Bereits im vergangenen Jahr sind auf Höhe von Gut Dessau vorhandene Seitenrinnen angebunden worden, um Jungfischen beruhigte Zonen zu bieten. Im zweiten Bauabschnitt wird dies nun auf Höhe des Weilers Forchenmühle fortgesetzt und der Flusslauf um ein Nebengerinne mit Kieslaichplatz erweitert. „Wir wollen durch die Anbindung von Seitenrinnen Habitate für Jungfische nahe den Laichplätzen schaffen, die sie vor dem Schwellbetrieb schützen. Dafür werden Kies sowie ganze Fichten und Totholz eingebracht“, erklärt Bernhard Müller, Abteilungsleiter Weilheim-Schongau beim Wasserwirtschaftsamt.

Kies kommt aus dem nahen Forggensee

Der Kies kommt dazu aus dem nahen Forggensee, die Fichten und das Totholz aus den ufernahen Wäldern. Die sogenannten Rauhbäume bilden strömungsberuhigte Bereiche und bieten den Fischen als Unterstand auch Schutz vor Fressfeinden. Die letztjährige Maßnahme zeigt nach Angaben der Experten schon messbaren Erfolg.

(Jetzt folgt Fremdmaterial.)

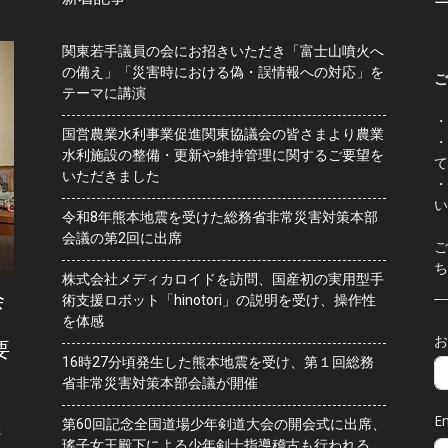
関東若手議員の会にお招きいただき「富士山噴火へ
の備え」「災害時における偽・誤情報への対応」を
ご
テーマに講演
・
国営農業水利事業促進関東協議会の皆さまより農業
・
水利施設の整備・更新や維持管理に関するご要望を
て
いただきました
・
い
令和8年熊本地震を受けた総務省非常災害対策本部
会議の第2回に出席
ご
ち
株式会社メディカロイドを訪問、国産初の実用型手
会
術支援ロボット「hinotori」の説明を受け、操作性
を体感
お
要
16時27分頃発生した熊本地震を受け、第１回総務
省非常災害対策本部会議が開催
Em
第60回記念全国道場少年剣道大会の開会式に出席、
水
瑤子女王殿下による少年剣士指導稽古も行われる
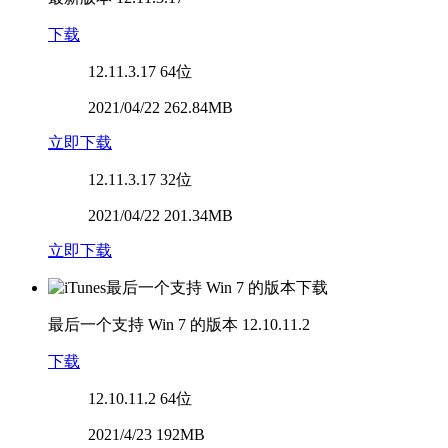
下载
12.11.3.17
64位
2021/04/22 262.84MB
立即下载
12.11.3.17
32位
2021/04/22 201.34MB
立即下载
最后一个支持 Win 7 的版本
12.10.11.2
下载
12.10.11.2
64位
2021/4/23 192MB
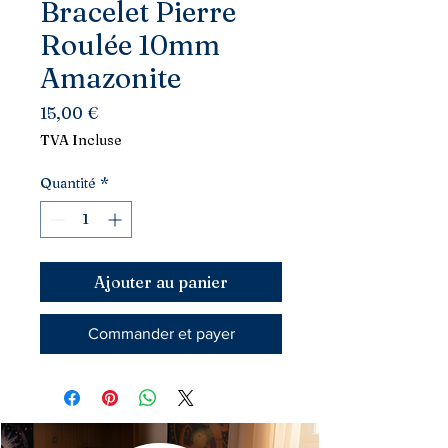
Bracelet Pierre
Roulée 10mm
Amazonite
Prix
15,00 €
TVA Incluse
Quantité
*
Ajouter au panier
Commander et payer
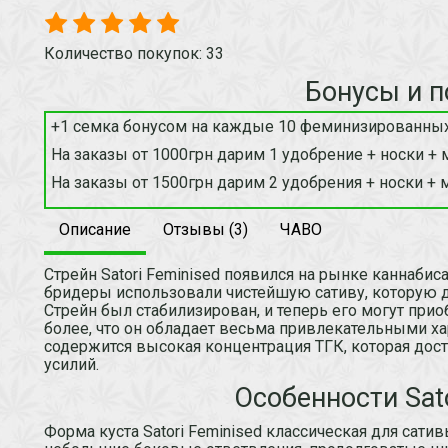
Количество покупок: 33
Бонусы и п
+1 семка бонусом на каждые 10 феминизированных
На заказы от 1000грн дарим 1 удобрение + носки + 
На заказы от 1500грн дарим 2 удобрения + носки + 
Описание
Отзывы (3)
ЧАВО
Стрейн Satori Feminised появился на рынке каннабис
бридеры использовали чистейшую сативу, которую д
Стрейн был стабилизирован, и теперь его могут при
более, что он обладает весьма привлекательными х
содержится высокая концентрация ТГК, которая дос
усилий.
Особенности Sato
Форма куста Satori Feminised классическая для сати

Die Verantwortlichen für die Maßnahme an der Litzauer Schleife beim Ortstermin: Von links Stefan Kotz (Leiter der Flussmeisterstelle Weilheim), Bernhard Müller (Abteilungsleiter Wasserwirtschaftsamt), Jonathan Hawran (Praktikant), Cornelia Häckl (Koordinatorin Hydrologie und Ökologie Uniper), Roland Kriegsch (Leiter Wasserwirtschaftsamt) und Harald Jungbold (Projektmanager „Lebensraum Lechtal“)

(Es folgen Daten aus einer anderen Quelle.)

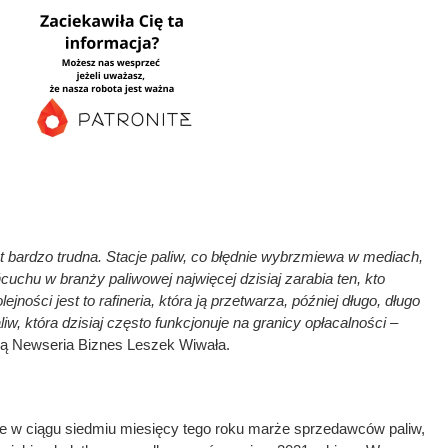
 bardzo trudna. Stacje paliw, co błędnie wybrzmiewa w mediach,
cuchu w branży paliwowej najwięcej dzisiaj zarabia ten, kto
ności jest to rafineria, która ją przetwarza, później długo, długo
iw, która dzisiaj często funkcjonuje na granicy opłacalności –
ją Newseria Biznes Leszek Wiwała.
e w ciągu siedmiu miesięcy tego roku marże sprzedawców paliw,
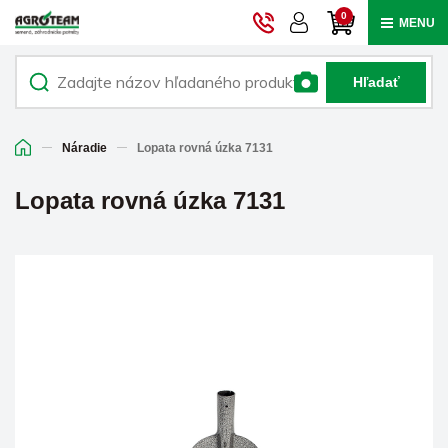
0
MENU
Hľadať
Náradie
Lopata rovná úzka 7131
Lopata rovná úzka 7131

Dass die Maßnahme wichtig ist, verdeutlichte Harald Jungbold, Projektmanager beim Verein „Lebensraum Lechtal“ anhand eines Diagramms: Während im Jahr 1955 offene Kiesbänke an der Litzauer Schleife noch 74 Prozent der Fläche ausgemacht hatten, waren es im Jahr 2018 nur noch zehn Prozent. Was auch dazu führt, dass verschiedene Fischarten schon verschwunden und andere nur noch selten zu finden sind.

Nebenrinnen müssen immer wieder vom Schlamm befreit werden

„Wir stellen die Baugeräte zur Verfügung, die Arbeiten werden von der Flussmeisterstelle Weilheim durchgeführt“, erklärte Cornelia Häckl, die Koordinatorin im Bereich „Hydrologie und Ökologie“ beim Kraftwerksbetreiber Uniper. Allerdings ist es nicht damit getan, einmalig die Nebenrinnen anzubinden, sondern diese müssen im Abstand von zwei bis drei Jahren immer wieder vom Schlamm befreit und mit neuem Kies bestückt werden.

Darüber hinaus räumt der Verein „Lebensraum Lechtal“ eine Kiesbank frei, auf der sich bereits eine Humusschicht gesammelt und Bewuchs gebildet hat, um Brutplätze für Flussregenpfeifer, Flussuferläufer und weitere vom Aussterben bedrohte Arten zu schaffen. „Auf dieser Kiesbank wollen wir dafür sorgen, dass es wieder einen Rohkiesstandort in der Litzauer Schleife als Brutplatz gibt“, sagt Harald Jungbold. „Natürlich werden wir nicht die gesamte Kiesbank räumen.“

Kiesbänke sollten bis zum 15. August nicht betreten werden

Die Maßnahme hat „Modellcharakter“ und startet mit rund 0,4 Hektar Räumungsfläche. Und dann heißt es Warten und Beobachten, was sich in diesem Bereich entwickelt. Vor allem sollten die Kiesbänke bis zum 15. August nicht betreten werden, um die Brut nicht zu stören.